Prompt:
All entries are to be copied exactly, with pictures removed.

*** Opening Data extract ***

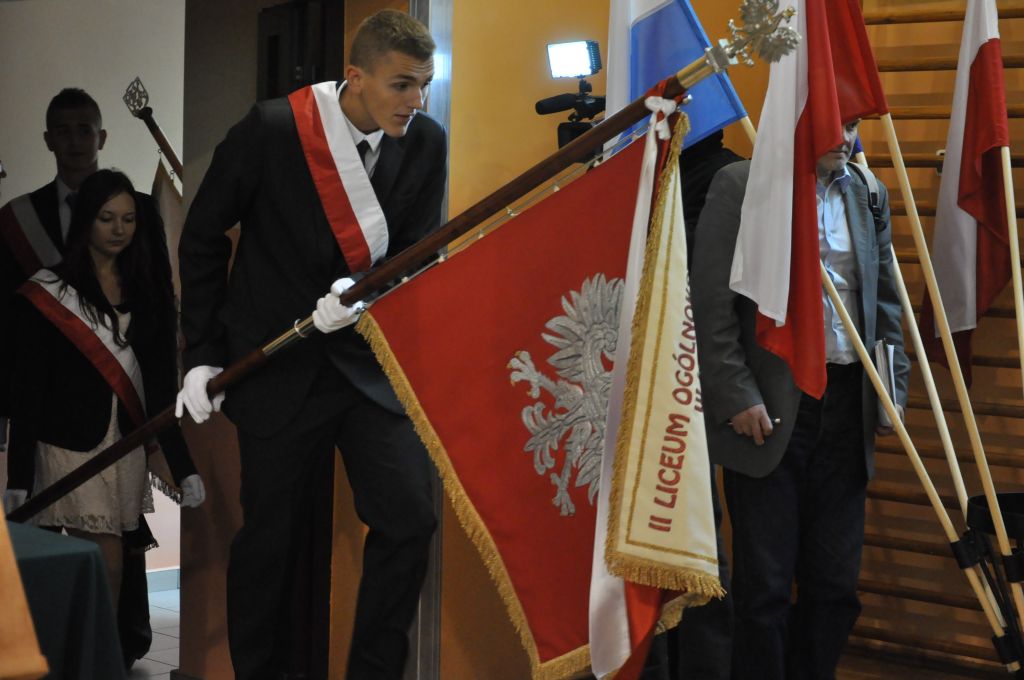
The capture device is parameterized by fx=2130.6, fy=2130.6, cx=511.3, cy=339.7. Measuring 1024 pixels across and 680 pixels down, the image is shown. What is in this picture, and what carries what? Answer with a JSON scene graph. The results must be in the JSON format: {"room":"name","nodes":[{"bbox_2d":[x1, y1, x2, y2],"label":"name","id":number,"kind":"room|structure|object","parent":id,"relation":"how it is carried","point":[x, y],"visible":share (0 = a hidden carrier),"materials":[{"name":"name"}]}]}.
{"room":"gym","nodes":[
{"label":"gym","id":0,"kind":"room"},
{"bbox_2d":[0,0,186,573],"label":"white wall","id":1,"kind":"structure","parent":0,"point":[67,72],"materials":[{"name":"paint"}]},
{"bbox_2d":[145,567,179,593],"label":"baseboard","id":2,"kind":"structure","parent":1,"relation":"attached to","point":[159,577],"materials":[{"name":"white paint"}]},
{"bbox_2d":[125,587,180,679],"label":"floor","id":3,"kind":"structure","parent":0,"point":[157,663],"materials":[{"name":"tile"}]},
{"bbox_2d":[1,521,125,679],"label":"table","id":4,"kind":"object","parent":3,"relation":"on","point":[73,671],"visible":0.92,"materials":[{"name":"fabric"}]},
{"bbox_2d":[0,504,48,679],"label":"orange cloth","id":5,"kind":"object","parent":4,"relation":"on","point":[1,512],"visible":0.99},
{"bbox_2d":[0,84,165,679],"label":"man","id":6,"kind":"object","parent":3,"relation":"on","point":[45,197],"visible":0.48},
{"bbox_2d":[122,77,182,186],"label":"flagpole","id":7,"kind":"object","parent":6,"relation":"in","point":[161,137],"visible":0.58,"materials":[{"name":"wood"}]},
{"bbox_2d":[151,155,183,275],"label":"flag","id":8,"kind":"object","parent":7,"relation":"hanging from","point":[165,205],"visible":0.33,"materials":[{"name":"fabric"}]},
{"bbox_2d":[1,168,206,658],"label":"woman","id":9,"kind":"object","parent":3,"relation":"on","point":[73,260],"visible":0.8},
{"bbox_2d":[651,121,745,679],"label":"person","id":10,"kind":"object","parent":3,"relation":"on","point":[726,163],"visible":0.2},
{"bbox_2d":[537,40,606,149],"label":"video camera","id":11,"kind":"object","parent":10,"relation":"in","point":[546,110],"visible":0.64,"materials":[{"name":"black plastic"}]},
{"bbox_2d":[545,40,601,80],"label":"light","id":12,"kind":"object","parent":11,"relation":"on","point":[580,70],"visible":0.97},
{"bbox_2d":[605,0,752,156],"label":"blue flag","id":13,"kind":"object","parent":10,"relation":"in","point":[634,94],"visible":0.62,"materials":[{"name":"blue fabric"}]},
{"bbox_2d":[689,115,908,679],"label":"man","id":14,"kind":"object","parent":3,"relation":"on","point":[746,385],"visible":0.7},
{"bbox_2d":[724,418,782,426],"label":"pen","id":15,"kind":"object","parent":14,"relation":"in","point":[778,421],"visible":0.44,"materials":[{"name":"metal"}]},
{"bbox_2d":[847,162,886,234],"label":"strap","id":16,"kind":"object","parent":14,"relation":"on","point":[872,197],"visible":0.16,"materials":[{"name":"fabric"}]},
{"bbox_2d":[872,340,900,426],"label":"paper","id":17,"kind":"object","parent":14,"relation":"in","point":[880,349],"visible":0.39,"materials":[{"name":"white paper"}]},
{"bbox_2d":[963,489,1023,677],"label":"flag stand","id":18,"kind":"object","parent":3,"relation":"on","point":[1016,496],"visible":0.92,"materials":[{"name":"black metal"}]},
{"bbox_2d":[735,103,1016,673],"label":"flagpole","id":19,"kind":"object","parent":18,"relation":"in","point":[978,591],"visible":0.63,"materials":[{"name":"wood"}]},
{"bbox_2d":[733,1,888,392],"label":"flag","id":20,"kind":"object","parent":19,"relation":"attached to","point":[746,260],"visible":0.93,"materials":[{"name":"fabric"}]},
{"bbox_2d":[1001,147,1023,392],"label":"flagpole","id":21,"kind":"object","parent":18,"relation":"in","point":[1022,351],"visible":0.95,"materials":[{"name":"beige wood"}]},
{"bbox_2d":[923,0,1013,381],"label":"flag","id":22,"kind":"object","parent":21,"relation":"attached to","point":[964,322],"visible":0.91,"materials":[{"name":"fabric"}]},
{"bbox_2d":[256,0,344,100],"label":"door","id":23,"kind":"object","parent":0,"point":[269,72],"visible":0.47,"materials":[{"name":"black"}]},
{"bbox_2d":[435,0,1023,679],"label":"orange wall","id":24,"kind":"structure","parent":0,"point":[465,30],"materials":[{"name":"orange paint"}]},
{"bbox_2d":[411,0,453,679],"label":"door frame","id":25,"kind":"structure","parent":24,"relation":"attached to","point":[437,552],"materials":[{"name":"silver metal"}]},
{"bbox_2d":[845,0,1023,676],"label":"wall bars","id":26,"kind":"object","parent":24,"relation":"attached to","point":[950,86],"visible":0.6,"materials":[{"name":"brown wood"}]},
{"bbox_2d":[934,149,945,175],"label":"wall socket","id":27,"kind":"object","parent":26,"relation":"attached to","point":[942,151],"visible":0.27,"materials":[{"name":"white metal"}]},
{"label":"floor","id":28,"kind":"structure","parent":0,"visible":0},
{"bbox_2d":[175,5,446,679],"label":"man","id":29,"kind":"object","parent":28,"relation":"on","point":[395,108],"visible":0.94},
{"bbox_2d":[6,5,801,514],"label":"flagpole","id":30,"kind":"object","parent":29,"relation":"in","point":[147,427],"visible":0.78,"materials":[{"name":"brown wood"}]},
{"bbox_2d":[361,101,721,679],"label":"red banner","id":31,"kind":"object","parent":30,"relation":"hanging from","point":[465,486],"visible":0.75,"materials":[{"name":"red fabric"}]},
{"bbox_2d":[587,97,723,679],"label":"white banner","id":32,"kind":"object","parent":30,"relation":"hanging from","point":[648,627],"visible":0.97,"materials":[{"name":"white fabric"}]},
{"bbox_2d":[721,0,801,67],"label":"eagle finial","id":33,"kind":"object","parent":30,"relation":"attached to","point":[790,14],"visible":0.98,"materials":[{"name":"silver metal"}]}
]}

*** Closing Data extract ***

Output for this exercise:
The capture device is parameterized by fx=2130.6, fy=2130.6, cx=511.3, cy=339.7. Measuring 1024 pixels across and 680 pixels down, the image is shown. What is in this picture, and what carries what? Answer with a JSON scene graph. The results must be in the JSON format: {"room":"name","nodes":[{"bbox_2d":[x1, y1, x2, y2],"label":"name","id":number,"kind":"room|structure|object","parent":id,"relation":"how it is carried","point":[x, y],"visible":share (0 = a hidden carrier),"materials":[{"name":"name"}]}]}.
{"room":"gym","nodes":[
{"label":"gym","id":0,"kind":"room"},
{"bbox_2d":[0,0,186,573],"label":"white wall","id":1,"kind":"structure","parent":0,"point":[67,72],"materials":[{"name":"paint"}]},
{"bbox_2d":[145,567,179,593],"label":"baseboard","id":2,"kind":"structure","parent":1,"relation":"attached to","point":[159,577],"materials":[{"name":"white paint"}]},
{"bbox_2d":[125,587,180,679],"label":"floor","id":3,"kind":"structure","parent":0,"point":[157,663],"materials":[{"name":"tile"}]},
{"bbox_2d":[1,521,125,679],"label":"table","id":4,"kind":"object","parent":3,"relation":"on","point":[73,671],"visible":0.92,"materials":[{"name":"fabric"}]},
{"bbox_2d":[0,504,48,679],"label":"orange cloth","id":5,"kind":"object","parent":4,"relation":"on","point":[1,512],"visible":0.99},
{"bbox_2d":[0,84,165,679],"label":"man","id":6,"kind":"object","parent":3,"relation":"on","point":[45,197],"visible":0.48},
{"bbox_2d":[122,77,182,186],"label":"flagpole","id":7,"kind":"object","parent":6,"relation":"in","point":[161,137],"visible":0.58,"materials":[{"name":"wood"}]},
{"bbox_2d":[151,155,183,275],"label":"flag","id":8,"kind":"object","parent":7,"relation":"hanging from","point":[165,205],"visible":0.33,"materials":[{"name":"fabric"}]},
{"bbox_2d":[1,168,206,658],"label":"woman","id":9,"kind":"object","parent":3,"relation":"on","point":[73,260],"visible":0.8},
{"bbox_2d":[651,121,745,679],"label":"person","id":10,"kind":"object","parent":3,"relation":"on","point":[726,163],"visible":0.2},
{"bbox_2d":[537,40,606,149],"label":"video camera","id":11,"kind":"object","parent":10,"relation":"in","point":[546,110],"visible":0.64,"materials":[{"name":"black plastic"}]},
{"bbox_2d":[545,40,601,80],"label":"light","id":12,"kind":"object","parent":11,"relation":"on","point":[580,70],"visible":0.97},
{"bbox_2d":[605,0,752,156],"label":"blue flag","id":13,"kind":"object","parent":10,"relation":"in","point":[634,94],"visible":0.62,"materials":[{"name":"blue fabric"}]},
{"bbox_2d":[689,115,908,679],"label":"man","id":14,"kind":"object","parent":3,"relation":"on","point":[746,385],"visible":0.7},
{"bbox_2d":[724,418,782,426],"label":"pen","id":15,"kind":"object","parent":14,"relation":"in","point":[778,421],"visible":0.44,"materials":[{"name":"metal"}]},
{"bbox_2d":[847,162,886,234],"label":"strap","id":16,"kind":"object","parent":14,"relation":"on","point":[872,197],"visible":0.16,"materials":[{"name":"fabric"}]},
{"bbox_2d":[872,340,900,426],"label":"paper","id":17,"kind":"object","parent":14,"relation":"in","point":[880,349],"visible":0.39,"materials":[{"name":"white paper"}]},
{"bbox_2d":[963,489,1023,677],"label":"flag stand","id":18,"kind":"object","parent":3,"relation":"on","point":[1016,496],"visible":0.92,"materials":[{"name":"black metal"}]},
{"bbox_2d":[735,103,1016,673],"label":"flagpole","id":19,"kind":"object","parent":18,"relation":"in","point":[978,591],"visible":0.63,"materials":[{"name":"wood"}]},
{"bbox_2d":[733,1,888,392],"label":"flag","id":20,"kind":"object","parent":19,"relation":"attached to","point":[746,260],"visible":0.93,"materials":[{"name":"fabric"}]},
{"bbox_2d":[1001,147,1023,392],"label":"flagpole","id":21,"kind":"object","parent":18,"relation":"in","point":[1022,351],"visible":0.95,"materials":[{"name":"beige wood"}]},
{"bbox_2d":[923,0,1013,381],"label":"flag","id":22,"kind":"object","parent":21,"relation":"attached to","point":[964,322],"visible":0.91,"materials":[{"name":"fabric"}]},
{"bbox_2d":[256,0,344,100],"label":"door","id":23,"kind":"object","parent":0,"point":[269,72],"visible":0.47,"materials":[{"name":"black"}]},
{"bbox_2d":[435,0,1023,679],"label":"orange wall","id":24,"kind":"structure","parent":0,"point":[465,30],"materials":[{"name":"orange paint"}]},
{"bbox_2d":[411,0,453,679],"label":"door frame","id":25,"kind":"structure","parent":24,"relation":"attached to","point":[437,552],"materials":[{"name":"silver metal"}]},
{"bbox_2d":[845,0,1023,676],"label":"wall bars","id":26,"kind":"object","parent":24,"relation":"attached to","point":[950,86],"visible":0.6,"materials":[{"name":"brown wood"}]},
{"bbox_2d":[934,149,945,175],"label":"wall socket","id":27,"kind":"object","parent":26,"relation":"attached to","point":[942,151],"visible":0.27,"materials":[{"name":"white metal"}]},
{"label":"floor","id":28,"kind":"structure","parent":0,"visible":0},
{"bbox_2d":[175,5,446,679],"label":"man","id":29,"kind":"object","parent":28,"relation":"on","point":[395,108],"visible":0.94},
{"bbox_2d":[6,5,801,514],"label":"flagpole","id":30,"kind":"object","parent":29,"relation":"in","point":[147,427],"visible":0.78,"materials":[{"name":"brown wood"}]},
{"bbox_2d":[361,101,721,679],"label":"red banner","id":31,"kind":"object","parent":30,"relation":"hanging from","point":[465,486],"visible":0.75,"materials":[{"name":"red fabric"}]},
{"bbox_2d":[587,97,723,679],"label":"white banner","id":32,"kind":"object","parent":30,"relation":"hanging from","point":[648,627],"visible":0.97,"materials":[{"name":"white fabric"}]},
{"bbox_2d":[721,0,801,67],"label":"eagle finial","id":33,"kind":"object","parent":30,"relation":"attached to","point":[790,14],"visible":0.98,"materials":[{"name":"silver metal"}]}
]}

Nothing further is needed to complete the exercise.